Tarefa proposta A: Reescreva em forma de lista, mais curta, o parágrafo do texto sobre a estética da complexidade que começa com "Falar numa estética da complexidade", mantendo seus fatos principais.

Uma estética da complexidade, por E. M. de Melo e Castro

E. M. de Melo e Castro, um dos grandes nomes da poesia portuguesa, acaba de publicar, no Portal Cronopios, um ensaio sobre minha performance MULTITUBETEXTURA. O texto faz parte de artigo que estará na próxima edição da Revista "O Eixo e a Roda", da UFMG. Eis o texto:




Falar numa estética da complexidade pode parecer a muitos talvez problemático, embora as orquestras sinfônicas, que podem chegar a ter mais de cem instrumentos musicais tocando simultaneamente uma sinfonia de Beethoven ou de Mahler, não nos causem qualquer estranheza. E uma autopista com 4, 5 ou 6 faixas de rodagem em cada sentido, repleta de automóveis em movimento, em dois sentidos opostos, é uma situação banal do quotidiano, que faria exultar de satisfação e de incredibilidade qualquer artista futurista de há cem anos atrás. Para nós, tal situação é apenas mais uma forma de constrangimento e um sinal do perigo e de efeito de desastre, que a toda hora nos espreita nas grandes metrópoles. Mas se fotografarmos ou filmarmos essas autopistas, de dia ou de noite, de um ponto alto, de avião ou helicóptero, teremos belíssimas imagens da complexidade móvel. Imagens, isto é, sinais esteticamente ativos e prazerosos, das estruturas complexas em que vivemos. (Este efeito tem sido muito explorado em algumas telenovelas). Tais imagens, que são naturalmente ícones, têm também a capacidade de agir sobre os nossos sentidos como índices sensíveis de fruição, tal como agem sobre nós as chamadas “obras de arte”! E essas imagens têm tais capacidades (ditas estéticas), justamente porque foram obtidas através de dispositivos tecnológicos comandados por homens que tinham uma intenção: obter imagens capazes de nos impressionar e provocar prazer, tal como todos os artistas sempre tiveram, com os instrumentos e as tecnologias do seu tempo, desde a pré-história até hoje! Só que hoje a situação é sinestésica e por isso complexa, podendo ser globalmente difundida!

Dados fornecidos:
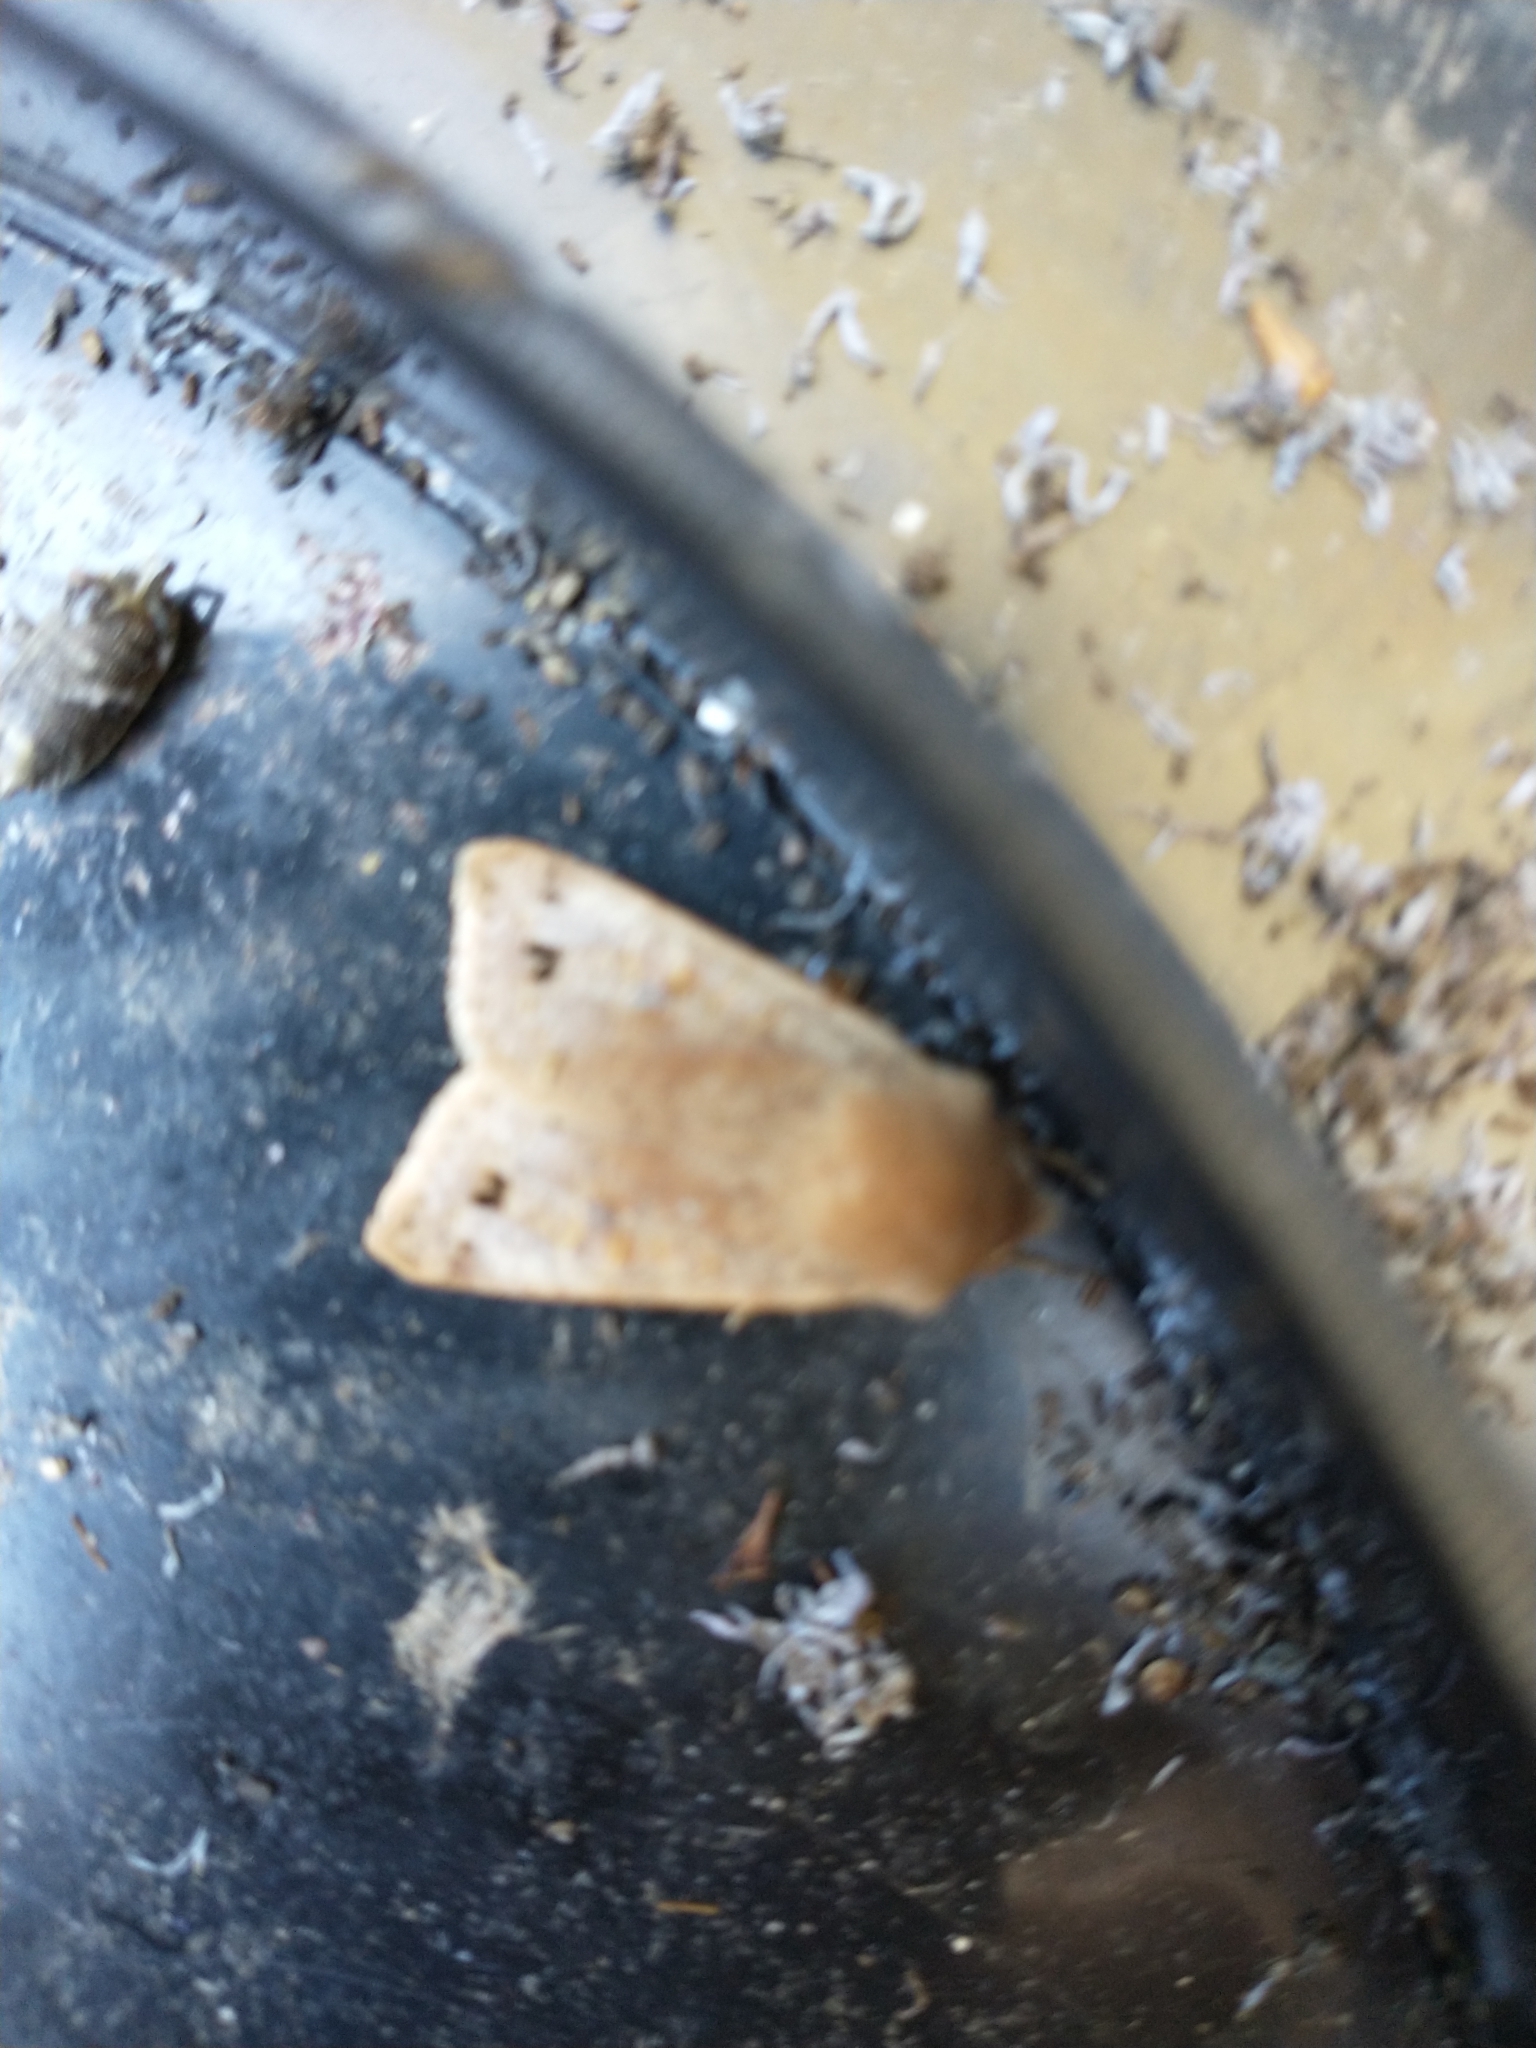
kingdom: Animalia
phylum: Arthropoda
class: Insecta
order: Lepidoptera
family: Noctuidae
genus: Anorthoa
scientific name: Anorthoa munda
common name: Twin-spotted quaker
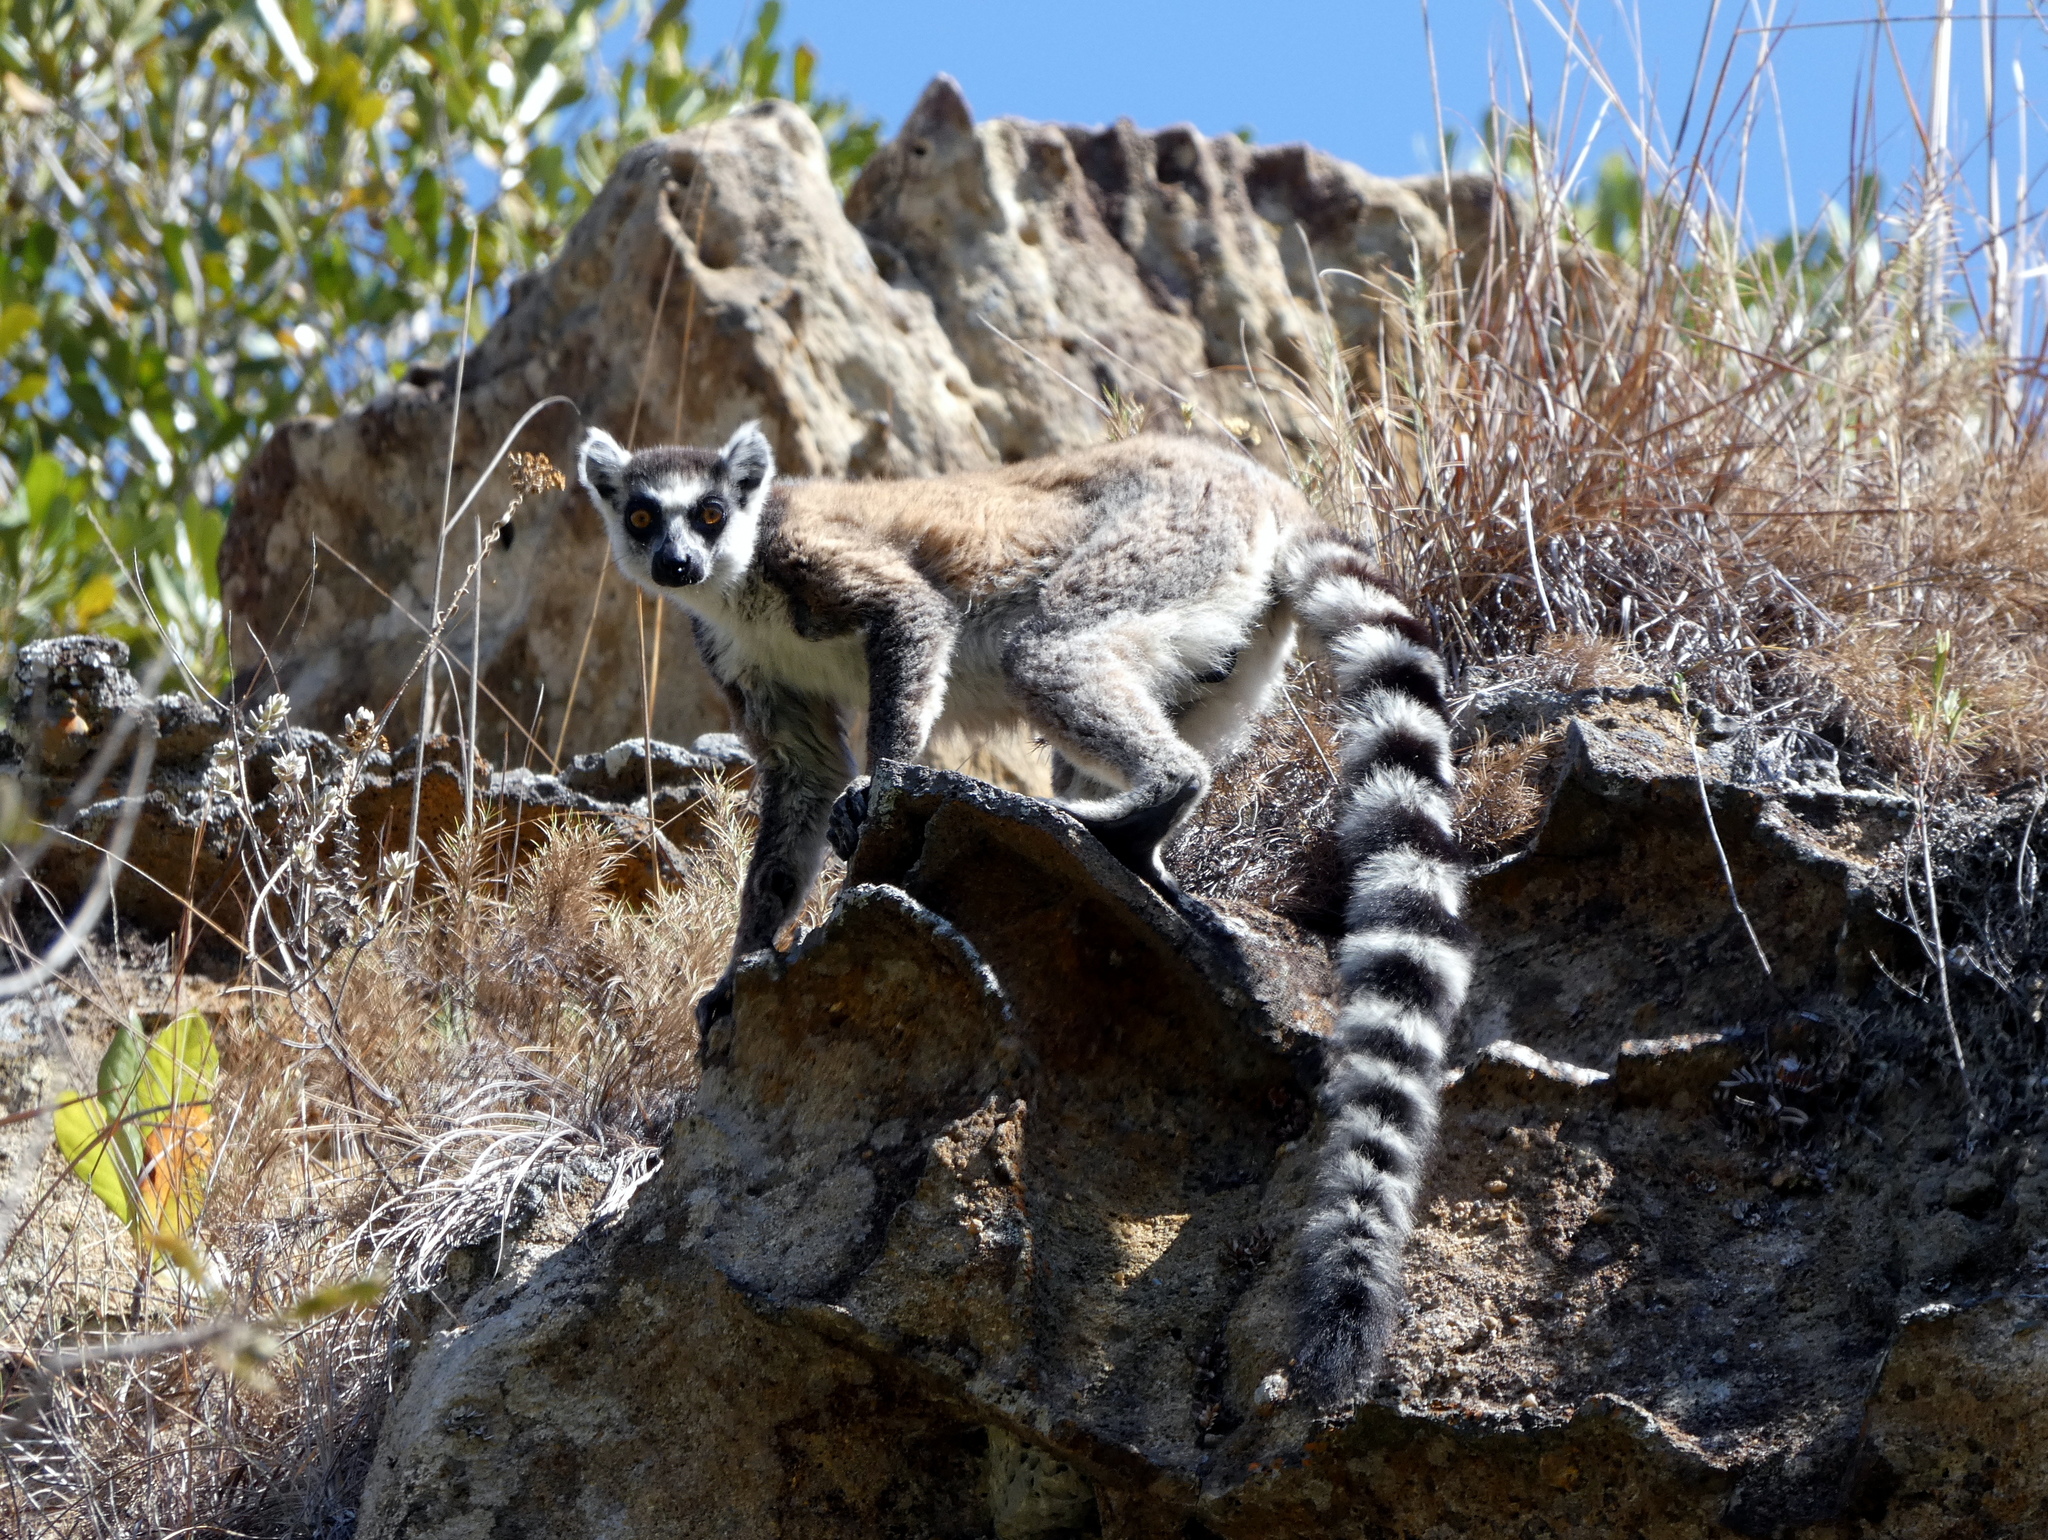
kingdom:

Tarefa proposta B: Troque "scientific name" por "nome científico" nas entradas, da linha com "class: Insecta" até o fim das entradas, sem alterar mais nada e sem incluir as imagens na resposta.

Resposta do exercício A:
- Falar numa estética da complexidade pode parecer problemático, mas orquestras sinfônicas com mais de cem instrumentos tocando ao mesmo tempo não nos causam estranheza.
- Uma autopista com várias faixas cheias de carros em sentidos opostos é banal hoje, embora fosse exaltar um artista futurista de cem anos atrás.
- Para nós, essa situação é constrangimento e sinal de perigo nas grandes metrópoles.
- Fotografadas ou filmadas do alto, de dia ou de noite, essas autopistas dão belíssimas imagens da complexidade móvel, efeito muito usado em telenovelas.
- Essas imagens, que são ícones, agem sobre os sentidos como índices de fruição, tal como as "obras de arte".
- Têm essa capacidade estética porque foram obtidas com dispositivos tecnológicos comandados por pessoas com a intenção de impressionar e provocar prazer, como fizeram todos os artistas com as tecnologias de seu tempo.
- Hoje a situação é sinestésica, portanto complexa, e pode ser difundida globalmente.

Resposta do exercício B:
class: Insecta
order: Lepidoptera
family: Noctuidae
genus: Anorthoa
nome científico: Anorthoa munda
common name: Twin-spotted quaker
kingdom:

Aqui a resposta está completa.